Pseudo-labelling meets Label Smoothing for Noisy Partial Label Learning

Darshana Saravanan,Naresh Manwani,Vineet Gandhi
2024-05-28
Abstract:Partial label learning (PLL) is a weakly-supervised learning paradigm where each training instance is paired with a set of candidate labels (partial label), one of which is the true label. Noisy PLL (NPLL) relaxes this constraint by allowing some partial labels to not contain the true label, enhancing the practicality of the problem. Our work centres on NPLL and presents a minimalistic framework that initially assigns pseudo-labels to images by exploiting the noisy partial labels through a weighted nearest neighbour algorithm. These pseudo-label and image pairs are then used to train a deep neural network classifier with label smoothing. The classifier's features and predictions are subsequently employed to refine and enhance the accuracy of pseudo-labels. We perform thorough experiments on seven datasets and compare against nine NPLL and PLL methods. We achieve state-of-the-art results in all studied settings from the prior literature, obtaining substantial gains in fine-grained classification and extreme noise scenarios. Further, we show the promising generalisation capability of our framework in realistic crowd-sourced datasets.
Computer Vision and Pattern Recognition,Machine Learning
What problem does this paper attempt to address?

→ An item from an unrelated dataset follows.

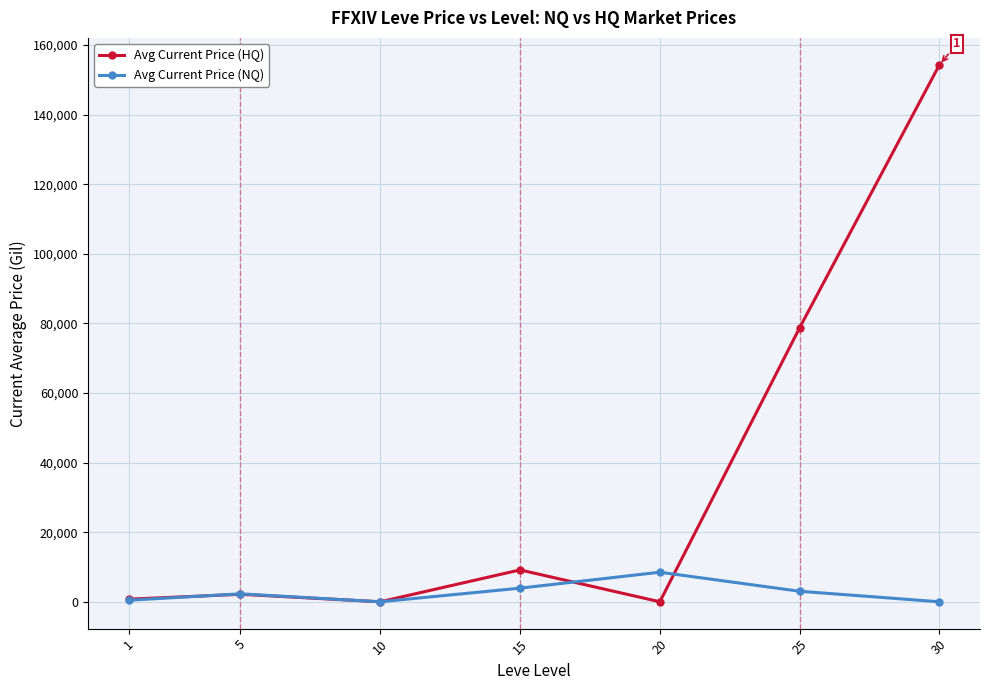

True or false: Avg Current Price (NQ) and Avg Current Price (HQ) cross at least once.

True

### Problems Addressed by the Paper The paper primarily addresses the issue of **Noisy Partial Label Learning (NPLL)**. Specifically: 1. **Partial Label Learning (PLL)**: In PLL, each training sample is associated with a set of candidate labels, one of which is the true label. This setup is common in crowdsourced datasets where annotators may label multiple possible labels when uncertain. 2. **Noisy Partial Label Learning (NPLL)**: NPLL further relaxes the constraints in PLL by allowing some partial labels to not include the true label, thereby enhancing practicality in real-world applications. Existing methods typically employ label disambiguation strategies and handle noise by detecting and mitigating noisy samples. However, these methods are prone to error propagation and require two-stage training, making it challenging to determine the length of the warm-up period. 3. **Proposed New Framework (PALS)**: The paper proposes a new framework called PALS (Pseudo-labelling And Label Smoothing), which combines pseudo-label generation and label smoothing techniques. PALS uses a weighted nearest neighbor algorithm to assign a pseudo-label to each image and trains the classifier using these pseudo-labels. Additionally, label smoothing enhances robustness against potential noise in the pseudo-labeling stage, ultimately improving classification accuracy through iterative refinement of feature representations. Through extensive experimental validation, PALS significantly outperforms nine existing NPLL and PLL methods across seven datasets, particularly excelling in fine-grained classification and high-noise scenarios. Furthermore, its performance on real-world crowdsourced datasets demonstrates PALS's strong generalization capability.